* _TO DO_: Starting with the line that contains "Total Publication, Meta-analysis Publication" and going on through the line that contains "True or false: Mr.", substitute "data series" for "series" in the items below, and reproduce only those lines with everything else unchanged.

[Opening DATA section]

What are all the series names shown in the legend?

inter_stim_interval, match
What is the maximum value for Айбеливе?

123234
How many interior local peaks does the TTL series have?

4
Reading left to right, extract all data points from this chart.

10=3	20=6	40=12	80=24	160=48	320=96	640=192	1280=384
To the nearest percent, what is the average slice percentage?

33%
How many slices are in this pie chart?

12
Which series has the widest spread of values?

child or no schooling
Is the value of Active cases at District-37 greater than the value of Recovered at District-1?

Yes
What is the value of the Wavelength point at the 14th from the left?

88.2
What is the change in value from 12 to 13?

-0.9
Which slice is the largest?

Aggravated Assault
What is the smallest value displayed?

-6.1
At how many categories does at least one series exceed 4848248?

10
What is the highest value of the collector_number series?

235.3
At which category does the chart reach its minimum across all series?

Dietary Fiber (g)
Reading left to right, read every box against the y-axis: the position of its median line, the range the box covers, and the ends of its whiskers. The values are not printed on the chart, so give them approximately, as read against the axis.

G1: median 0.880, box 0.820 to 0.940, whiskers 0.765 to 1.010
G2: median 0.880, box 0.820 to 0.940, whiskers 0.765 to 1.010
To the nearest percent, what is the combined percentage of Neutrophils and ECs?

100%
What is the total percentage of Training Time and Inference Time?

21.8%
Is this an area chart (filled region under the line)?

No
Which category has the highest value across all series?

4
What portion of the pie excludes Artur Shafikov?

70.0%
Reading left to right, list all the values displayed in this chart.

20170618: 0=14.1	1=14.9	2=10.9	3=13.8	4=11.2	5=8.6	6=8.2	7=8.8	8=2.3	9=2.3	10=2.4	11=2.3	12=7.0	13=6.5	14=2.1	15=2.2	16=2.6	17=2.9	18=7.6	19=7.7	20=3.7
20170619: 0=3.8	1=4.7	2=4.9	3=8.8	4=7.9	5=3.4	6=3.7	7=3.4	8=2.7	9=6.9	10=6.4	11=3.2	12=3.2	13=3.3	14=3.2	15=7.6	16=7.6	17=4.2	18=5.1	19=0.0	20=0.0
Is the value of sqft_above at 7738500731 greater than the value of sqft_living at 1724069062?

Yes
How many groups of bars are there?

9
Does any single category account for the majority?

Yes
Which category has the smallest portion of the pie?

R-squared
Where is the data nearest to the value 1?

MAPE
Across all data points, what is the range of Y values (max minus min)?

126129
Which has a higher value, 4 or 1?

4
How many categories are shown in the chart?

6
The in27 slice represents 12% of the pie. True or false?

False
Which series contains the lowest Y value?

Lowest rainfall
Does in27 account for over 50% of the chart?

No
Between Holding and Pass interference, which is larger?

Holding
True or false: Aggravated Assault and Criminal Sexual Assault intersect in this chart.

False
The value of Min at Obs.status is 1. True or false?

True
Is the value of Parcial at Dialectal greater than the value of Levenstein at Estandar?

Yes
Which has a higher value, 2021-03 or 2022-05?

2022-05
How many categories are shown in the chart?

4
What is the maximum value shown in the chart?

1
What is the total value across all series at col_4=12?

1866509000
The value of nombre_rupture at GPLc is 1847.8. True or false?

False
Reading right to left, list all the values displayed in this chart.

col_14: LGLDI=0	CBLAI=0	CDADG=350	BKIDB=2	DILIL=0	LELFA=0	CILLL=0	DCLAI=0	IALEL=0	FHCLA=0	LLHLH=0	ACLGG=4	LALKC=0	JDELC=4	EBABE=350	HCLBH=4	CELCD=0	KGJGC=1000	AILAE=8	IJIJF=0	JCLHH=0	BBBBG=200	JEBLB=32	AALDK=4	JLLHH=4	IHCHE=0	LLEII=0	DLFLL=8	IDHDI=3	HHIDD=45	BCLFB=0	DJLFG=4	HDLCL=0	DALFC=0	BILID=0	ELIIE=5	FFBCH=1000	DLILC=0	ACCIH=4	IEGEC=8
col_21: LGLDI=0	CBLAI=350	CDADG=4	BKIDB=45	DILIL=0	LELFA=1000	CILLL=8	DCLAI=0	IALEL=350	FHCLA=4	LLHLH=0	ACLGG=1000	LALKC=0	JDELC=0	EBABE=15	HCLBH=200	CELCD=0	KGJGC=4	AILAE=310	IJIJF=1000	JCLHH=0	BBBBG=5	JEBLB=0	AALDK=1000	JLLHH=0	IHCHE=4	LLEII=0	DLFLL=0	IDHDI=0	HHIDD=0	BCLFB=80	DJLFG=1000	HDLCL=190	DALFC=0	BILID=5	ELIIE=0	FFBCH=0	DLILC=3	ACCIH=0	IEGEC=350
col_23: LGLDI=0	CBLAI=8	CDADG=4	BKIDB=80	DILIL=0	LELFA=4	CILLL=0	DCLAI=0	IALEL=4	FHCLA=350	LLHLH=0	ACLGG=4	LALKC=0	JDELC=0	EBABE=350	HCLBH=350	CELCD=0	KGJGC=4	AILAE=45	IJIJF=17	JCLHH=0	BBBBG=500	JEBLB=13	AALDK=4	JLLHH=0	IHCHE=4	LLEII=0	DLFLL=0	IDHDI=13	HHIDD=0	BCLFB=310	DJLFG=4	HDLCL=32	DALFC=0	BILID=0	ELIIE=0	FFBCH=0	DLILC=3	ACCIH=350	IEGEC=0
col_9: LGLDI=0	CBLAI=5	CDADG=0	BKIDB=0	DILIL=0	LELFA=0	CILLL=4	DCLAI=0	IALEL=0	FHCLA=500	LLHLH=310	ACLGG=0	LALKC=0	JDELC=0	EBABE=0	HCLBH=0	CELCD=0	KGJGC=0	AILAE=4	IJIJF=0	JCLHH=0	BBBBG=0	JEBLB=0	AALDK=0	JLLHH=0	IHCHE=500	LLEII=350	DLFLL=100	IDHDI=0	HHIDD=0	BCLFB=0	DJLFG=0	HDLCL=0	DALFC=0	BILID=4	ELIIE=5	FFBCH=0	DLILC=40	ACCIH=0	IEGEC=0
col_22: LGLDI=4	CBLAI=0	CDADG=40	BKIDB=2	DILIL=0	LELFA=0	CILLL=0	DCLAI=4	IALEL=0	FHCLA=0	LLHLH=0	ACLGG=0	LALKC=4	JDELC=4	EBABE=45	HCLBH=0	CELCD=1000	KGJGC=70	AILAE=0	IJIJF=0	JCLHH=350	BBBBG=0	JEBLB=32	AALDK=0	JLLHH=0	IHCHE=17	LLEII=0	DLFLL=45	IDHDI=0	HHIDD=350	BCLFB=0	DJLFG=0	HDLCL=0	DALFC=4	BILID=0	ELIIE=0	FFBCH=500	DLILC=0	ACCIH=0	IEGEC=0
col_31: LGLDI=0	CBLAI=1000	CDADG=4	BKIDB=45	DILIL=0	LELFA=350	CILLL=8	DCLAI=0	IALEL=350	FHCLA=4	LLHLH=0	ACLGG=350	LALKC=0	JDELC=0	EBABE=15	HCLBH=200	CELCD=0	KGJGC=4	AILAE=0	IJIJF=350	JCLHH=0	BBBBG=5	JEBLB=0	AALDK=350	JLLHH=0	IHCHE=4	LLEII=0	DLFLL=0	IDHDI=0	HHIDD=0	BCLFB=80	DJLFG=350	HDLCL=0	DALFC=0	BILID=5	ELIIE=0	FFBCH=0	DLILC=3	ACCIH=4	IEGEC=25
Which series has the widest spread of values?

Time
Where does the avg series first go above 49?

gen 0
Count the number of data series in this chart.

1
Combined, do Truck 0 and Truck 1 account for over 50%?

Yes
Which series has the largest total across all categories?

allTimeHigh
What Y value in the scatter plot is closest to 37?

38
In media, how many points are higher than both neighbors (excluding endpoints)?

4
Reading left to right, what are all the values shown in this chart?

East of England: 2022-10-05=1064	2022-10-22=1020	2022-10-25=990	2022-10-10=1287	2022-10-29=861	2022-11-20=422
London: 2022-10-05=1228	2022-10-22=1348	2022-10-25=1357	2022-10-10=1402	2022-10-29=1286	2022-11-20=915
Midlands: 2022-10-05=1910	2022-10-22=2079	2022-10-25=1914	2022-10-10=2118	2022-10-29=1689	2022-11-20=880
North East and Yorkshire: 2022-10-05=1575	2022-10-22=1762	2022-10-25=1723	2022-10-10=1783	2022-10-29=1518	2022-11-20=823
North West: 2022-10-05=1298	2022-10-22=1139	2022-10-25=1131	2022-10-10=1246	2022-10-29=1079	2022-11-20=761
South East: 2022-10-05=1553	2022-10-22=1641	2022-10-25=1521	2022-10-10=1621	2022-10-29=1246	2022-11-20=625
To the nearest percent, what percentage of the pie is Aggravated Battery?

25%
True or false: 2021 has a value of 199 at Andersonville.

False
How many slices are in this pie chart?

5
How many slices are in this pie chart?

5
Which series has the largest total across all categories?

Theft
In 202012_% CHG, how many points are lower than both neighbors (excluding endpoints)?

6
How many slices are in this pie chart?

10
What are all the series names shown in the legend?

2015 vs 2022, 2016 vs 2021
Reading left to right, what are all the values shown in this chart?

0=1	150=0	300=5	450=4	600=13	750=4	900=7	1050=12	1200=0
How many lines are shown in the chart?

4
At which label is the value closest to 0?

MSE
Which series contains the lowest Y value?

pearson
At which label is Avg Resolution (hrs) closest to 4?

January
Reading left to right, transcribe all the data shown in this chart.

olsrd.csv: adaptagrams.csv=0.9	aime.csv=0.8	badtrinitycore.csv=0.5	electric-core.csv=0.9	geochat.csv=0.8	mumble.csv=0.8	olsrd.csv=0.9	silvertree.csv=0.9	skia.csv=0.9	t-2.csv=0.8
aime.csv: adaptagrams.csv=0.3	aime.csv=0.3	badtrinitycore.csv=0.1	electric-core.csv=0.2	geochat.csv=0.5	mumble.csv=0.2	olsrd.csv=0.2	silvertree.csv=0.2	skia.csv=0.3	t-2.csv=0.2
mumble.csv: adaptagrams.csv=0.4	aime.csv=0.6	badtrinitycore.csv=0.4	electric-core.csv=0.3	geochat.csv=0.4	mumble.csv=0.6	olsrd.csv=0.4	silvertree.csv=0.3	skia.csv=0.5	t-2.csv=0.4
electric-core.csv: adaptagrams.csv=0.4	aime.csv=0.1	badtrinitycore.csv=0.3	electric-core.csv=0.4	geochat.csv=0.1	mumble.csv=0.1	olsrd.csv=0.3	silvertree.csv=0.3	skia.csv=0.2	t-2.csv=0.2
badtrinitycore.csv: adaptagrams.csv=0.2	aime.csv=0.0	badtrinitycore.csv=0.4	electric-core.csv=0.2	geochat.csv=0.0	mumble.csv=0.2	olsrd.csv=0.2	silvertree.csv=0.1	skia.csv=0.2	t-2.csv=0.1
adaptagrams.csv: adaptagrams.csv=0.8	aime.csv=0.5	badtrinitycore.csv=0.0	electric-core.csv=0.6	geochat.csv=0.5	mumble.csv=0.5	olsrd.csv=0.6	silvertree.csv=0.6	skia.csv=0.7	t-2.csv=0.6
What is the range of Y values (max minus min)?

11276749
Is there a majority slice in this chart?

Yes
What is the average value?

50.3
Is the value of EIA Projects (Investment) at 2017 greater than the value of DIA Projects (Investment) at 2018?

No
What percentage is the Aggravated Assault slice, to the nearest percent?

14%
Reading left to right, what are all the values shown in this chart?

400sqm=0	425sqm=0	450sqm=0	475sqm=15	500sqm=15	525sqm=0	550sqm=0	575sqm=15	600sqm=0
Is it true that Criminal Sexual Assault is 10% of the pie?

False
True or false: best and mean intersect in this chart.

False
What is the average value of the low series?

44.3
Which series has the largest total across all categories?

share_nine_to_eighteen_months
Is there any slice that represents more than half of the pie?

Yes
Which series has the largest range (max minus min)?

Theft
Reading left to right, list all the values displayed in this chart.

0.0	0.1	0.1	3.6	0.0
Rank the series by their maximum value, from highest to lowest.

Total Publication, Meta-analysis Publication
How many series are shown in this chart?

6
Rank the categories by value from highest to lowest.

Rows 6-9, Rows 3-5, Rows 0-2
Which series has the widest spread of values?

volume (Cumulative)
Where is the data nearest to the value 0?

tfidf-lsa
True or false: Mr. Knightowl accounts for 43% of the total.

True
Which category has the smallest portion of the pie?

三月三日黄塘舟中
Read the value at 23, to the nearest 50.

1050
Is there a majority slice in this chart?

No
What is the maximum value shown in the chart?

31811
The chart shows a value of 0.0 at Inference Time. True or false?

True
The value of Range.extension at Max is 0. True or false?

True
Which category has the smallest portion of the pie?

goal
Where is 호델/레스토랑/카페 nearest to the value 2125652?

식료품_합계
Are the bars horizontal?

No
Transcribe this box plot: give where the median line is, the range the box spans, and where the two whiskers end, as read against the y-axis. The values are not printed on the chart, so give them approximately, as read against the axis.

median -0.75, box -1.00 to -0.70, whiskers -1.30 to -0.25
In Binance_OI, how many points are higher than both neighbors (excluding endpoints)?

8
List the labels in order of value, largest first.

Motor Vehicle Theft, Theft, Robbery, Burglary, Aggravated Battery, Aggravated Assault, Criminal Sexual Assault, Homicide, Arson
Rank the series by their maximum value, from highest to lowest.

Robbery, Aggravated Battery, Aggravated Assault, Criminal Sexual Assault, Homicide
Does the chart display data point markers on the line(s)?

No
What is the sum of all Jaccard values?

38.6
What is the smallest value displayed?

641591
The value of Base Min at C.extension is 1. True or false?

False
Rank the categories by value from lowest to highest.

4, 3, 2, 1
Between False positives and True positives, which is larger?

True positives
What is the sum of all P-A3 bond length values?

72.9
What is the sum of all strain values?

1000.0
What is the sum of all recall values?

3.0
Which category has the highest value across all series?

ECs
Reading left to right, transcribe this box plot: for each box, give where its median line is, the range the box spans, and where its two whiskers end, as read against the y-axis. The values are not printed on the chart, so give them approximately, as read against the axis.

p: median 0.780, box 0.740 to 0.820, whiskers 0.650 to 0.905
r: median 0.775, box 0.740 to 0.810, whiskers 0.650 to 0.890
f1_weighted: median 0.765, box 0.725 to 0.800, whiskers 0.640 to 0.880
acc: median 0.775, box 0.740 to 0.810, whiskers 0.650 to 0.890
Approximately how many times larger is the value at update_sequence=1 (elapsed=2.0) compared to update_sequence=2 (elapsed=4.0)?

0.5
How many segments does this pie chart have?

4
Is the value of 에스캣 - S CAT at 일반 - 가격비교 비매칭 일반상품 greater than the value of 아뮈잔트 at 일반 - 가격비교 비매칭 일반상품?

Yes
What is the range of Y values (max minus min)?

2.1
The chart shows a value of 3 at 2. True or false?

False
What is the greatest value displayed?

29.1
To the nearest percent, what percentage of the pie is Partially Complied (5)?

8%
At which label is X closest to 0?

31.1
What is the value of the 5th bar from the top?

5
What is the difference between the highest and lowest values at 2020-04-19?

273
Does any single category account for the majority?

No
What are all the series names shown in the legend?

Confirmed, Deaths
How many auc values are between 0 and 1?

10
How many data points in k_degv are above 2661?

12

[Closing DATA section]

* _COMPLETED EXERCISE_:
Total Publication, Meta-analysis Publication
How many data series are shown in this chart?

6
Rank the categories by value from highest to lowest.

Rows 6-9, Rows 3-5, Rows 0-2
Which data series has the widest spread of values?

volume (Cumulative)
Where is the data nearest to the value 0?

tfidf-lsa
True or false: Mr. Knightowl accounts for 43% of the total.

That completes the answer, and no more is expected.